What to produce. Go through the following data and transcribe exactly the stretch of lines from the one holding "reading comprehension. |" to the one holding "as appropriate |", both included.

** Opening Dataset excerpts block **

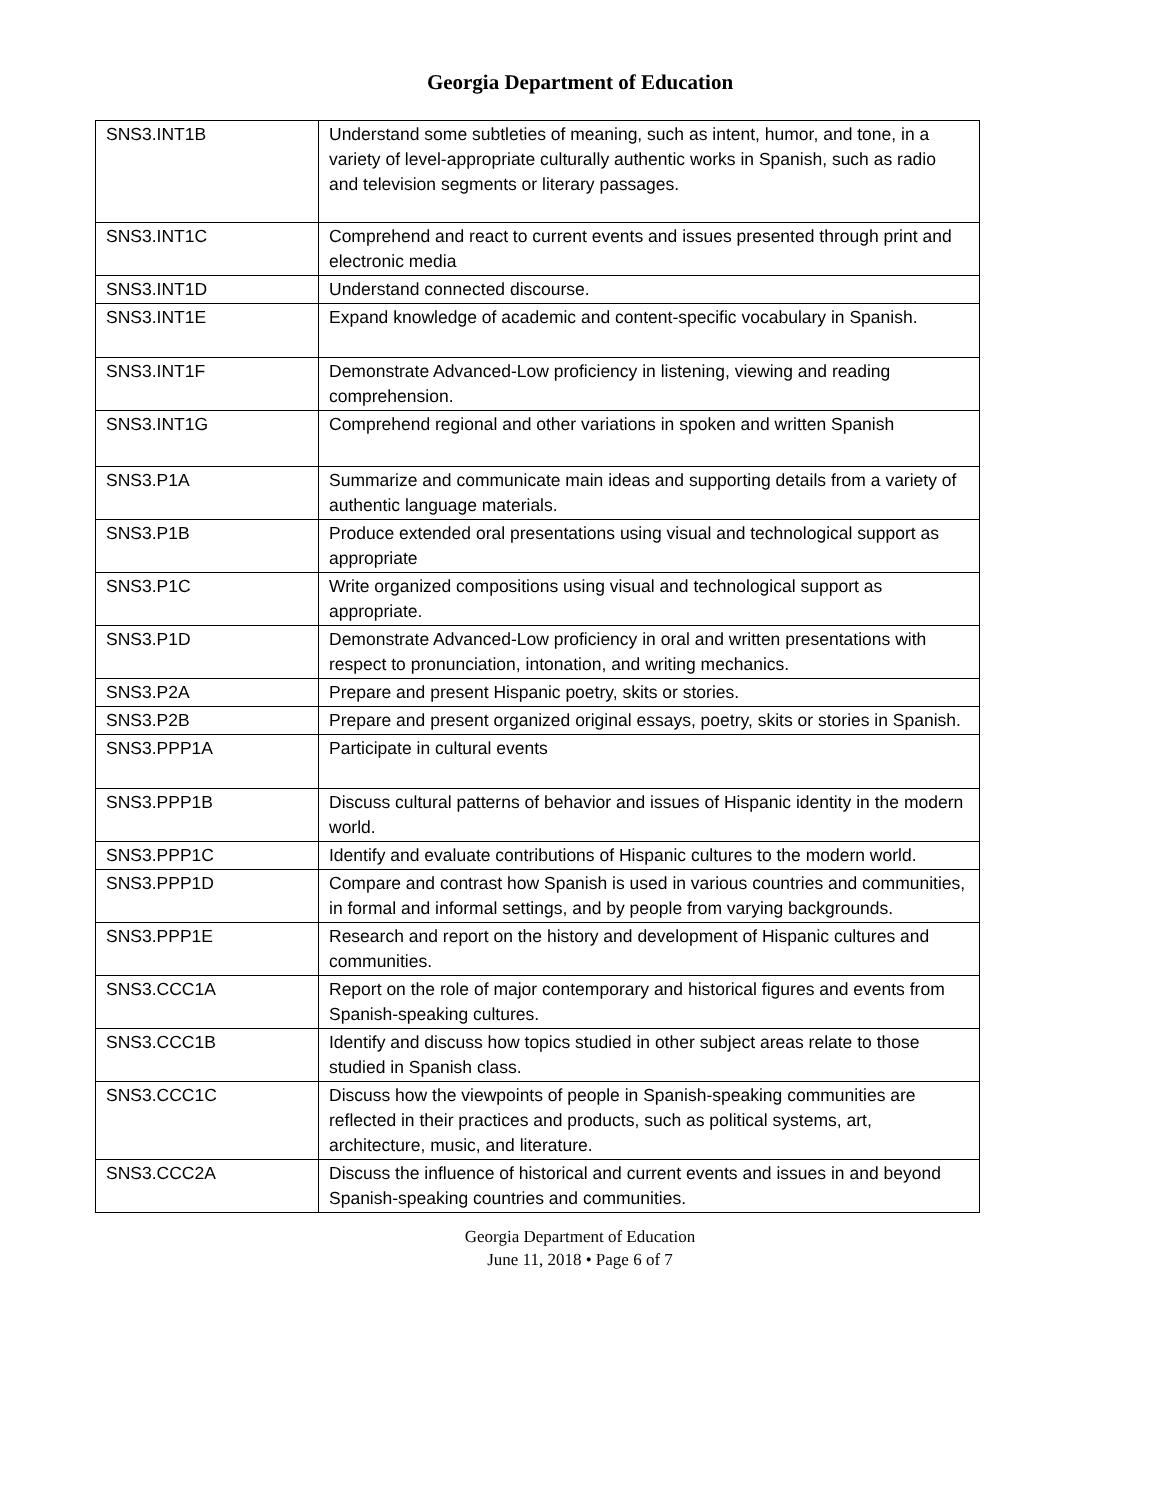Georgia Department of Education
| SNS3.INT1B | Understand some subtleties of meaning, such as intent, humor, and tone, in a variety of level-appropriate culturally authentic works in Spanish, such as radio and television segments or literary passages. |
| SNS3.INT1C | Comprehend and react to current events and issues presented through print and electronic media |
| SNS3.INT1D | Understand connected discourse. |
| SNS3.INT1E | Expand knowledge of academic and content-specific vocabulary in Spanish. |
| SNS3.INT1F | Demonstrate Advanced-Low proficiency in listening, viewing and reading comprehension. |
| SNS3.INT1G | Comprehend regional and other variations in spoken and written Spanish |
| SNS3.P1A | Summarize and communicate main ideas and supporting details from a variety of authentic language materials. |
| SNS3.P1B | Produce extended oral presentations using visual and technological support as appropriate |
| SNS3.P1C | Write organized compositions using visual and technological support as appropriate. |
| SNS3.P1D | Demonstrate Advanced-Low proficiency in oral and written presentations with respect to pronunciation, intonation, and writing mechanics. |
| SNS3.P2A | Prepare and present Hispanic poetry, skits or stories. |
| SNS3.P2B | Prepare and present organized original essays, poetry, skits or stories in Spanish. |
| SNS3.PPP1A | Participate in cultural events |
| SNS3.PPP1B | Discuss cultural patterns of behavior and issues of Hispanic identity in the modern world. |
| SNS3.PPP1C | Identify and evaluate contributions of Hispanic cultures to the modern world. |
| SNS3.PPP1D | Compare and contrast how Spanish is used in various countries and communities, in formal and informal settings, and by people from varying backgrounds. |
| SNS3.PPP1E | Research and report on the history and development of Hispanic cultures and communities. |
| SNS3.CCC1A | Report on the role of major contemporary and historical figures and events from Spanish-speaking cultures. |
| SNS3.CCC1B | Identify and discuss how topics studied in other subject areas relate to those studied in Spanish class. |
| SNS3.CCC1C | Discuss how the viewpoints of people in Spanish-speaking communities are reflected in their practices and products, such as political systems, art, architecture, music, and literature. |
| SNS3.CCC2A | Discuss the influence of historical and current events and issues in and beyond Spanish-speaking countries and communities. |
Georgia Department of Education
June 11, 2018 • Page 6 of 7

** Closing Dataset excerpts block **

Exercise solution.
| SNS3.INT1F | Demonstrate Advanced-Low proficiency in listening, viewing and reading comprehension. |
| SNS3.INT1G | Comprehend regional and other variations in spoken and written Spanish |
| SNS3.P1A | Summarize and communicate main ideas and supporting details from a variety of authentic language materials. |
| SNS3.P1B | Produce extended oral presentations using visual and technological support as appropriate |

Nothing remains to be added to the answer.